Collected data
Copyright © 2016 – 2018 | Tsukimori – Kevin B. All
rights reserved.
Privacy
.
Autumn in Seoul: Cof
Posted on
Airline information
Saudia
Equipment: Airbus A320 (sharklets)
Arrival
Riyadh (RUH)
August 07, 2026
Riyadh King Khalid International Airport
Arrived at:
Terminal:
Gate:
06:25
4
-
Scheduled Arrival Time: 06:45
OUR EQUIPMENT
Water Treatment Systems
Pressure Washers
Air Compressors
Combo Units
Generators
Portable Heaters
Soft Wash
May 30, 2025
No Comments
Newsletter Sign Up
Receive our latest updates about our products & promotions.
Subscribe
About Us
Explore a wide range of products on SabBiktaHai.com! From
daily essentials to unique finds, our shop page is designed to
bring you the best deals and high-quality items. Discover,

What you have to do:
Write all the data out again, word for word.

Finished exercise:
Copyright © 2016 – 2018 | Tsukimori – Kevin B. All
rights reserved.
Privacy
.
Autumn in Seoul: Cof
Posted on
Airline information
Saudia
Equipment: Airbus A320 (sharklets)
Arrival
Riyadh (RUH)
August 07, 2026
Riyadh King Khalid International Airport
Arrived at:
Terminal:
Gate:
06:25
4
-
Scheduled Arrival Time: 06:45
OUR EQUIPMENT
Water Treatment Systems
Pressure Washers
Air Compressors
Combo Units
Generators
Portable Heaters
Soft Wash
May 30, 2025
No Comments
Newsletter Sign Up
Receive our latest updates about our products & promotions.
Subscribe
About Us
Explore a wide range of products on SabBiktaHai.com! From
daily essentials to unique finds, our shop page is designed to
bring you the best deals and high-quality items. Discover,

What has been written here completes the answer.